**Work task**
Write the whole listing out again, word for word.

**Provided data**
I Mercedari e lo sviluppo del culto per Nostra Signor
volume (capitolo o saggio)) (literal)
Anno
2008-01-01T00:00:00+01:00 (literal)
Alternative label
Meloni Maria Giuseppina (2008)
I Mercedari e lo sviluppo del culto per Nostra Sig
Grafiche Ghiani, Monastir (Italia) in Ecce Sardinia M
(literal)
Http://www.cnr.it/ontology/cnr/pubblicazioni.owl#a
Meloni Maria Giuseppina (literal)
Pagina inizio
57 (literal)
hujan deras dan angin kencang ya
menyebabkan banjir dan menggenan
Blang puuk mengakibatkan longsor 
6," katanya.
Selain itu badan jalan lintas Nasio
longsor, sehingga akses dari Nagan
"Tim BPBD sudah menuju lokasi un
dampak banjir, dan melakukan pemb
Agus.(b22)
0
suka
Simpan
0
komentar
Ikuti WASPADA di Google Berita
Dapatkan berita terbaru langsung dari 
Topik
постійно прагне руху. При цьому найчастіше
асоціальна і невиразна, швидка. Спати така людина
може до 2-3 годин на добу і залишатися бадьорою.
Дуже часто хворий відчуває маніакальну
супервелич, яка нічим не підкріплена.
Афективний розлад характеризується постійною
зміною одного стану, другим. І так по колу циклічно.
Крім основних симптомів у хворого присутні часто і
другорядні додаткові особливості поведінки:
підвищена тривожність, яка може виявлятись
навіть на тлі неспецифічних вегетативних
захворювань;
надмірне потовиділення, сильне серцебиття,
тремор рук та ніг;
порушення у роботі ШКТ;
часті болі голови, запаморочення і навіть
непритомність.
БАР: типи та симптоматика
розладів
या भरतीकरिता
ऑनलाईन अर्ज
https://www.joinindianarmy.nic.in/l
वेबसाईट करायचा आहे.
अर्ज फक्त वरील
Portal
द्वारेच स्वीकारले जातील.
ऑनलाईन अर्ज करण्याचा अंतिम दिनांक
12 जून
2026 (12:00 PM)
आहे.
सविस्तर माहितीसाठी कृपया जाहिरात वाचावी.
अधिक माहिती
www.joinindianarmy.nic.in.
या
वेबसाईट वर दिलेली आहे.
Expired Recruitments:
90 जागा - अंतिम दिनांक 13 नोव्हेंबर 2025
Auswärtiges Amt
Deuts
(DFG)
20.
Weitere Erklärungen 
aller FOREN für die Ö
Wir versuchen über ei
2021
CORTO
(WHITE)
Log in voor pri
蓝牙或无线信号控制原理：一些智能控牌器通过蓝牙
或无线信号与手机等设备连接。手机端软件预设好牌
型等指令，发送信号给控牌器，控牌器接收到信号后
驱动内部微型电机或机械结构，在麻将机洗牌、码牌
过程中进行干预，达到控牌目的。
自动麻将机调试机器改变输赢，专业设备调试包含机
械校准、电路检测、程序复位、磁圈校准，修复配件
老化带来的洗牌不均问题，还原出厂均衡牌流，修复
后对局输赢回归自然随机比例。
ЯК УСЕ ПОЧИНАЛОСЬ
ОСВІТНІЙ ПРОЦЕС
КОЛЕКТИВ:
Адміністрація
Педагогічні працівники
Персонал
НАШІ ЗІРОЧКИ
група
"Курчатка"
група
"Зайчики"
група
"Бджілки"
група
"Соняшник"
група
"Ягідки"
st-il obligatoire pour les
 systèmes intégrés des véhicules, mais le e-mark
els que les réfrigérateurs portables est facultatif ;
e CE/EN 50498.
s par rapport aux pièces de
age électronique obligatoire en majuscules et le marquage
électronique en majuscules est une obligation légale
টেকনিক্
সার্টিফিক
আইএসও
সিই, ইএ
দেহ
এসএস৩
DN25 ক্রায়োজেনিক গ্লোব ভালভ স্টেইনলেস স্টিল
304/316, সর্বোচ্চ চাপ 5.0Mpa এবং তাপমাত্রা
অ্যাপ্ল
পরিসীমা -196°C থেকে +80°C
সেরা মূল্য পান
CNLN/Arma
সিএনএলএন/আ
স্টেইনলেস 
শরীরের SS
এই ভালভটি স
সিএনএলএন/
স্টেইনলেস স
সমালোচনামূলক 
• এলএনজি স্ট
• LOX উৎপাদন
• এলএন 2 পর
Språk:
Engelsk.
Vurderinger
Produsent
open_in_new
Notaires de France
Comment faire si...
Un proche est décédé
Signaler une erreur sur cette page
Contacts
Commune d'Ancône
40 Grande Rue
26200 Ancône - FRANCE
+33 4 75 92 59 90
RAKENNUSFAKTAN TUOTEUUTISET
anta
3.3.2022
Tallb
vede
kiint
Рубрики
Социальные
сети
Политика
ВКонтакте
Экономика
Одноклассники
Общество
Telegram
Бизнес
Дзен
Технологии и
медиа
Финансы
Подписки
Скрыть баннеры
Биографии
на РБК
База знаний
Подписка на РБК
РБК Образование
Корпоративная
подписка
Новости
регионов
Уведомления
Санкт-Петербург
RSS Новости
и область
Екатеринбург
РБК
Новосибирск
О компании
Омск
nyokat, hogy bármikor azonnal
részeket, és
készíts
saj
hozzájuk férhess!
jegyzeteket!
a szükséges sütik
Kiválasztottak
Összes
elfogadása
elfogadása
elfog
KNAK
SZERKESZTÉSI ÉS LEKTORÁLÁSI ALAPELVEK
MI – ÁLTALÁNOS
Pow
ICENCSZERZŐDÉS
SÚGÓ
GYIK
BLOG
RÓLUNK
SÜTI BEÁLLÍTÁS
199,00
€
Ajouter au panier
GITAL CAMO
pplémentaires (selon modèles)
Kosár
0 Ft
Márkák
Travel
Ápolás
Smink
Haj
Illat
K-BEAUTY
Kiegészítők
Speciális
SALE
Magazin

**Result for this exercise**
I Mercedari e lo sviluppo del culto per Nostra Signor
volume (capitolo o saggio)) (literal)
Anno
2008-01-01T00:00:00+01:00 (literal)
Alternative label
Meloni Maria Giuseppina (2008)
I Mercedari e lo sviluppo del culto per Nostra Sig
Grafiche Ghiani, Monastir (Italia) in Ecce Sardinia M
(literal)
Http://www.cnr.it/ontology/cnr/pubblicazioni.owl#a
Meloni Maria Giuseppina (literal)
Pagina inizio
57 (literal)
hujan deras dan angin kencang ya
menyebabkan banjir dan menggenan
Blang puuk mengakibatkan longsor 
6," katanya.
Selain itu badan jalan lintas Nasio
longsor, sehingga akses dari Nagan
"Tim BPBD sudah menuju lokasi un
dampak banjir, dan melakukan pemb
Agus.(b22)
0
suka
Simpan
0
komentar
Ikuti WASPADA di Google Berita
Dapatkan berita terbaru langsung dari 
Topik
постійно прагне руху. При цьому найчастіше
асоціальна і невиразна, швидка. Спати така людина
може до 2-3 годин на добу і залишатися бадьорою.
Дуже часто хворий відчуває маніакальну
супервелич, яка нічим не підкріплена.
Афективний розлад характеризується постійною
зміною одного стану, другим. І так по колу циклічно.
Крім основних симптомів у хворого присутні часто і
другорядні додаткові особливості поведінки:
підвищена тривожність, яка може виявлятись
навіть на тлі неспецифічних вегетативних
захворювань;
надмірне потовиділення, сильне серцебиття,
тремор рук та ніг;
порушення у роботі ШКТ;
часті болі голови, запаморочення і навіть
непритомність.
БАР: типи та симптоматика
розладів
या भरतीकरिता
ऑनलाईन अर्ज
https://www.joinindianarmy.nic.in/l
वेबसाईट करायचा आहे.
अर्ज फक्त वरील
Portal
द्वारेच स्वीकारले जातील.
ऑनलाईन अर्ज करण्याचा अंतिम दिनांक
12 जून
2026 (12:00 PM)
आहे.
सविस्तर माहितीसाठी कृपया जाहिरात वाचावी.
अधिक माहिती
www.joinindianarmy.nic.in.
या
वेबसाईट वर दिलेली आहे.
Expired Recruitments:
90 जागा - अंतिम दिनांक 13 नोव्हेंबर 2025
Auswärtiges Amt
Deuts
(DFG)
20.
Weitere Erklärungen 
aller FOREN für die Ö
Wir versuchen über ei
2021
CORTO
(WHITE)
Log in voor pri
蓝牙或无线信号控制原理：一些智能控牌器通过蓝牙
或无线信号与手机等设备连接。手机端软件预设好牌
型等指令，发送信号给控牌器，控牌器接收到信号后
驱动内部微型电机或机械结构，在麻将机洗牌、码牌
过程中进行干预，达到控牌目的。
自动麻将机调试机器改变输赢，专业设备调试包含机
械校准、电路检测、程序复位、磁圈校准，修复配件
老化带来的洗牌不均问题，还原出厂均衡牌流，修复
后对局输赢回归自然随机比例。
ЯК УСЕ ПОЧИНАЛОСЬ
ОСВІТНІЙ ПРОЦЕС
КОЛЕКТИВ:
Адміністрація
Педагогічні працівники
Персонал
НАШІ ЗІРОЧКИ
група
"Курчатка"
група
"Зайчики"
група
"Бджілки"
група
"Соняшник"
група
"Ягідки"
st-il obligatoire pour les
 systèmes intégrés des véhicules, mais le e-mark
els que les réfrigérateurs portables est facultatif ;
e CE/EN 50498.
s par rapport aux pièces de
age électronique obligatoire en majuscules et le marquage
électronique en majuscules est une obligation légale
টেকনিক্
সার্টিফিক
আইএসও
সিই, ইএ
দেহ
এসএস৩
DN25 ক্রায়োজেনিক গ্লোব ভালভ স্টেইনলেস স্টিল
304/316, সর্বোচ্চ চাপ 5.0Mpa এবং তাপমাত্রা
অ্যাপ্ল
পরিসীমা -196°C থেকে +80°C
সেরা মূল্য পান
CNLN/Arma
সিএনএলএন/আ
স্টেইনলেস 
শরীরের SS
এই ভালভটি স
সিএনএলএন/
স্টেইনলেস স
সমালোচনামূলক 
• এলএনজি স্ট
• LOX উৎপাদন
• এলএন 2 পর
Språk:
Engelsk.
Vurderinger
Produsent
open_in_new
Notaires de France
Comment faire si...
Un proche est décédé
Signaler une erreur sur cette page
Contacts
Commune d'Ancône
40 Grande Rue
26200 Ancône - FRANCE
+33 4 75 92 59 90
RAKENNUSFAKTAN TUOTEUUTISET
anta
3.3.2022
Tallb
vede
kiint
Рубрики
Социальные
сети
Политика
ВКонтакте
Экономика
Одноклассники
Общество
Telegram
Бизнес
Дзен
Технологии и
медиа
Финансы
Подписки
Скрыть баннеры
Биографии
на РБК
База знаний
Подписка на РБК
РБК Образование
Корпоративная
подписка
Новости
регионов
Уведомления
Санкт-Петербург
RSS Новости
и область
Екатеринбург
РБК
Новосибирск
О компании
Омск
nyokat, hogy bármikor azonnal
részeket, és
készíts
saj
hozzájuk férhess!
jegyzeteket!
a szükséges sütik
Kiválasztottak
Összes
elfogadása
elfogadása
elfog
KNAK
SZERKESZTÉSI ÉS LEKTORÁLÁSI ALAPELVEK
MI – ÁLTALÁNOS
Pow
ICENCSZERZŐDÉS
SÚGÓ
GYIK
BLOG
RÓLUNK
SÜTI BEÁLLÍTÁS
199,00
€
Ajouter au panier
GITAL CAMO
pplémentaires (selon modèles)
Kosár
0 Ft
Márkák
Travel
Ápolás
Smink
Haj
Illat
K-BEAUTY
Kiegészítők
Speciális
SALE
Magazin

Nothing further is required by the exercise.